往深处走七八步,李家媳妇正端着搪瓷盆往外泼水。水流顺着石缝往低处淌,她抬头看见熟人,咧嘴一笑:"王哥,今早的豆腐嫩着呢!"斜对门木匠老王探出半个身子,手里还攥着刨子。他在这巷子里做了叁十年木工活儿,谁家闺女出嫁打衣柜、儿子结婚做桌椅,都来找他。刨花堆在墙角,散发着松木香,和隔壁传来的油茶味儿混在一块儿。
这条巷子没什么特别的,就是让人踏实。男人们下班回来,自行车铃铛一响,巷子里就热闹起来。修鞋的老张收起摊子,五金店老刘把摆在外面的货箱搬进屋。他们不急着回家,总要站在巷子里聊会儿——今天的煤价、孩子的成绩、厂里刚下的通知。话不多,一句两句,像晚饭前的小菜。
男子钟情的铜川胡同
转过街角,另一条胡同又是另一般光景。老孙家的羊肉馆子还没到饭点,汤锅已经咕嘟咕嘟冒起白气。叁四张掉漆的方桌摆得歪歪扭扭,墙上的挂历还是前年的。常来的客人都晓得规矩——自己拿碗筷,汤不够自己添。老孙系着油乎乎的围裙,靠在门框上卷烟:"急啥,肉要炖到时候才香。"

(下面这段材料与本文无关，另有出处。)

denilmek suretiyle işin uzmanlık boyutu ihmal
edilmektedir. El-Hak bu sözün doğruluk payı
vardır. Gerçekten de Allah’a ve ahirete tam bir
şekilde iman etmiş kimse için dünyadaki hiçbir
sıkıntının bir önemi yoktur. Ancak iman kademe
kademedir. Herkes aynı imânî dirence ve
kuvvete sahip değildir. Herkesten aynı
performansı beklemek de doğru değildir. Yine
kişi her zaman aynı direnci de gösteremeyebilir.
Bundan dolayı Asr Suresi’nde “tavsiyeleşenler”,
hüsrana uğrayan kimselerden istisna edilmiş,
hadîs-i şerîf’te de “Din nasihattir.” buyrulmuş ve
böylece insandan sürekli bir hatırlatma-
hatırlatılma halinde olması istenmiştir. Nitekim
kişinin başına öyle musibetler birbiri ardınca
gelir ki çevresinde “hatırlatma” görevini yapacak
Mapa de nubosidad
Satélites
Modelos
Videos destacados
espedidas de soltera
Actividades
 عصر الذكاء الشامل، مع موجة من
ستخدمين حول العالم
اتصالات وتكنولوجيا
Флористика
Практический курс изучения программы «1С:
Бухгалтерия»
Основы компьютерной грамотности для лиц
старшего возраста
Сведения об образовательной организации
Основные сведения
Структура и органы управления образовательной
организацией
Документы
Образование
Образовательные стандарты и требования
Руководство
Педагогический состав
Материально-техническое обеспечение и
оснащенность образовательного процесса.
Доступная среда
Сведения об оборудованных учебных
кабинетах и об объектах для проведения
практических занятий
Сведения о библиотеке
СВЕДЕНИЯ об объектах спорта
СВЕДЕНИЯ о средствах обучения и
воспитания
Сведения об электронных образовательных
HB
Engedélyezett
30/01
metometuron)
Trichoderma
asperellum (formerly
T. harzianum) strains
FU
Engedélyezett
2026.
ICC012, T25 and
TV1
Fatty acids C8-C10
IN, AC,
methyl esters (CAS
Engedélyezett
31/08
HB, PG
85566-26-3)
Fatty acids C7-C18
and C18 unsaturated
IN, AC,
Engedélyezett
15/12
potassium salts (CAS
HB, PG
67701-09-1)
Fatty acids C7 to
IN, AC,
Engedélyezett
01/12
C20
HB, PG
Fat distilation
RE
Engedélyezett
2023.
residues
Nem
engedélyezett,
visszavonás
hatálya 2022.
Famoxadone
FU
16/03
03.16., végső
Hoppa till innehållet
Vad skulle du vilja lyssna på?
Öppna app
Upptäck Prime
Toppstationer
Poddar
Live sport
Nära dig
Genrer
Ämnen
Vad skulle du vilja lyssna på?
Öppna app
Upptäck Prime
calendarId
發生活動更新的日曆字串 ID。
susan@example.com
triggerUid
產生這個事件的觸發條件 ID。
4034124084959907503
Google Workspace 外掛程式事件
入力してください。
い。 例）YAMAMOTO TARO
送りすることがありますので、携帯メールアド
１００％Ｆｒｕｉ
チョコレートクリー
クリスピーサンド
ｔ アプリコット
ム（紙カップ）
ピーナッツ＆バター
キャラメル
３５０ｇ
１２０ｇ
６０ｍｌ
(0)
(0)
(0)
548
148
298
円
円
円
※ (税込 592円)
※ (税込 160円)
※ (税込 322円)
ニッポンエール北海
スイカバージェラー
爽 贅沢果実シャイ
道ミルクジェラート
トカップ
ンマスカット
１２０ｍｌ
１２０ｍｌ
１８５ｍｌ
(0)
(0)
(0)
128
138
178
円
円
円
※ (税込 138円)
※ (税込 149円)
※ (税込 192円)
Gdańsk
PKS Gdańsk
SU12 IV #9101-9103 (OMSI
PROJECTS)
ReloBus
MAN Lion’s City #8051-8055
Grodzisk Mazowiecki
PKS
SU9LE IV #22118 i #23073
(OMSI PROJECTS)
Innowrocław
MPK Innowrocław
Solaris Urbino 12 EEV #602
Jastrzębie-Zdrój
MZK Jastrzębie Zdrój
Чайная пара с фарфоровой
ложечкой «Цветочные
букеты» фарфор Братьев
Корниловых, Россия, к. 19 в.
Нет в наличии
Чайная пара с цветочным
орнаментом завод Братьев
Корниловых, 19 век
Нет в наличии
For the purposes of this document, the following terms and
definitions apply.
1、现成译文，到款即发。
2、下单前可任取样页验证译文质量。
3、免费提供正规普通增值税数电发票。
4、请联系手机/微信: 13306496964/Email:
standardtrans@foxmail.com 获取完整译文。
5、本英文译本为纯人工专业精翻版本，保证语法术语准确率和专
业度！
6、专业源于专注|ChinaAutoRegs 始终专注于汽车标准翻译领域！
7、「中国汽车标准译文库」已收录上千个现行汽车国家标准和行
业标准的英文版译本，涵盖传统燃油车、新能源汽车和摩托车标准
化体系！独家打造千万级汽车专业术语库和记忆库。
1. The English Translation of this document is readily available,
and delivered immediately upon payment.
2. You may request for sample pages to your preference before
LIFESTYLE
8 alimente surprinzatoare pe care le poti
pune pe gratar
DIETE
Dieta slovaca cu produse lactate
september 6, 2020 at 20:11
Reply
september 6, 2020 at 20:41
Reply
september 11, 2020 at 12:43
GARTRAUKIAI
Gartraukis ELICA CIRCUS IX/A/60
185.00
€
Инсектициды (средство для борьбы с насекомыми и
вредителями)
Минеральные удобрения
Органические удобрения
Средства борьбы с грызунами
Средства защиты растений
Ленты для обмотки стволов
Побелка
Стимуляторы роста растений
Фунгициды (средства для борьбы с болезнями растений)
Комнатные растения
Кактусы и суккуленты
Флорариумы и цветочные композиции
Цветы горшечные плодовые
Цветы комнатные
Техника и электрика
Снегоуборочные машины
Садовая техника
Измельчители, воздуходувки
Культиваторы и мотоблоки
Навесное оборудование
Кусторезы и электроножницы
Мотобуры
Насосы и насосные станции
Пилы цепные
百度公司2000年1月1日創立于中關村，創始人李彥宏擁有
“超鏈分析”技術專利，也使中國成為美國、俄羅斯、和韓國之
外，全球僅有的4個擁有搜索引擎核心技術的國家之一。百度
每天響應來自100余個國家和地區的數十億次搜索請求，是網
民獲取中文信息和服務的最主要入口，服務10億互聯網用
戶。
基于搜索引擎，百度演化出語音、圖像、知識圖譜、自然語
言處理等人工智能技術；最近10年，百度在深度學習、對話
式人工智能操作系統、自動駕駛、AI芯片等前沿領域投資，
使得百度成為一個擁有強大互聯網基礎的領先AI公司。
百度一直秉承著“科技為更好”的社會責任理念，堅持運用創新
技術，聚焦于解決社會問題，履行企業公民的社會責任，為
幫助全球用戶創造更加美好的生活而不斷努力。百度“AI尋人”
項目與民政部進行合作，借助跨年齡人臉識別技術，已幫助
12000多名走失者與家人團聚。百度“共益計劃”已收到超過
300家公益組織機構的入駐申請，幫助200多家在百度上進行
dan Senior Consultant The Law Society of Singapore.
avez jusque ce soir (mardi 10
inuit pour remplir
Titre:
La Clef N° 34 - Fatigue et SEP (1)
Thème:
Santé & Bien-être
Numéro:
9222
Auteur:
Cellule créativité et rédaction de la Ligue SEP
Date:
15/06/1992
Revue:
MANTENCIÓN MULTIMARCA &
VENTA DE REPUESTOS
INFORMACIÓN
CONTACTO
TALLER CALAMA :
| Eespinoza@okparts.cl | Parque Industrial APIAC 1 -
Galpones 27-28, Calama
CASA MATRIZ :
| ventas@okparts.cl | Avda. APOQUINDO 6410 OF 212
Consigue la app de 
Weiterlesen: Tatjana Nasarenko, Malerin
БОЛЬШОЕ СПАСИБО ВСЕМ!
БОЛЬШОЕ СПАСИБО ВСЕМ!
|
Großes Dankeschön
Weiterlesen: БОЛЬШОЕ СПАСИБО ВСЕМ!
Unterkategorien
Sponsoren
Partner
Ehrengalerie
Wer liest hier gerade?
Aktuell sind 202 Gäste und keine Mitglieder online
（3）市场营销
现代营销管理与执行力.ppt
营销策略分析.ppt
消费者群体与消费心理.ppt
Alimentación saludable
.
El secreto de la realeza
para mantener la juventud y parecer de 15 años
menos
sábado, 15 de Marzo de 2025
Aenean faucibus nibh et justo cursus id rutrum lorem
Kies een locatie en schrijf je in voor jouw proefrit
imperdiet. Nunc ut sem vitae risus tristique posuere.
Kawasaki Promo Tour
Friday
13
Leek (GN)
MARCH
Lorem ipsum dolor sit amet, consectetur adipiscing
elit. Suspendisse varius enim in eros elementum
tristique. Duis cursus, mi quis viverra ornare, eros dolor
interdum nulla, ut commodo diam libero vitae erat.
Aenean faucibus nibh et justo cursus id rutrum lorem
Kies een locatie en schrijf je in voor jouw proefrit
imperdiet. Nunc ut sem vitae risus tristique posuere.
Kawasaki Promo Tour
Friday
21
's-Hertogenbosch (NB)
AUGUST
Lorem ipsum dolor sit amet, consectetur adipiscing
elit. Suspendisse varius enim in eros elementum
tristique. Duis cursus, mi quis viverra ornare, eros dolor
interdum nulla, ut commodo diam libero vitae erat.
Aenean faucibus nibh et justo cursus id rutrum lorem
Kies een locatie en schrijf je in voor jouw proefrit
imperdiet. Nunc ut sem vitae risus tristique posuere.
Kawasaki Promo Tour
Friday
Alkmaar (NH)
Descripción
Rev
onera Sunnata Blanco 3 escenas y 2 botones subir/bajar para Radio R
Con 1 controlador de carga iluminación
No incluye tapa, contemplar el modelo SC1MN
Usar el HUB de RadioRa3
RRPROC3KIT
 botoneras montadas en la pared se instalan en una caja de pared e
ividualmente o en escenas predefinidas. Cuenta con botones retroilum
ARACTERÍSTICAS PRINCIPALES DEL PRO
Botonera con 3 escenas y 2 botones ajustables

胡同尽头有棵老槐树,树荫底下总聚着几个下棋的人。棋盘是拿红色油漆直接画在石桌上的,楚河汉界都模糊了。观棋的比下棋的着急,这个喊"跳马",那个嚷"出车"。下棋的老李慢悠悠抿一口浓茶,手指拈着棋子半天不落下,急得旁边人直跺脚。输了也不恼,把棋子一推:"明天再来!"
住在叁楼的小赵刚当爸爸,这会儿正抱着孩子在窗口透气。楼下五金店老板抬头看见,隔空喊话:"奶瓶要是漏气就拿下来,我这儿有胶垫!"小赵笑着应了声。他搬来才两年,却觉得比住新小区好——上次孩子半夜发烧,就是隔壁退休的刘医生帮着先处理的。
这些巷子胡同啊,说破了天也就是些老旧的建筑。可对铜川的男人来说,这儿装着他们的半辈子。清晨买豆浆时多给的一勺糖,修自行车时顺手拧紧的螺丝,下雨天邻居收进屋的衬衫,都是不用明说的情分。新城区的高楼他们也常去,办事、购物、吃饭,但总觉得少了点什么。也许少的就是那种推开门就能喊出名字的熟稔,是那种知道你父亲爱喝什么酒、你儿子怕什么的了解。
天色暗下来,各家窗户透出温吞的光。老陈收拾着剃头工具,老孙擦着最后一张桌子。巷子渐渐安静,只偶尔传来电视声和炒菜声。男人们坐在自家门前,摇着蒲扇,看着巷子里偶尔经过的野猫。他们不说话,就这样坐着,仿佛和这条巷子、这座城市长在了一起。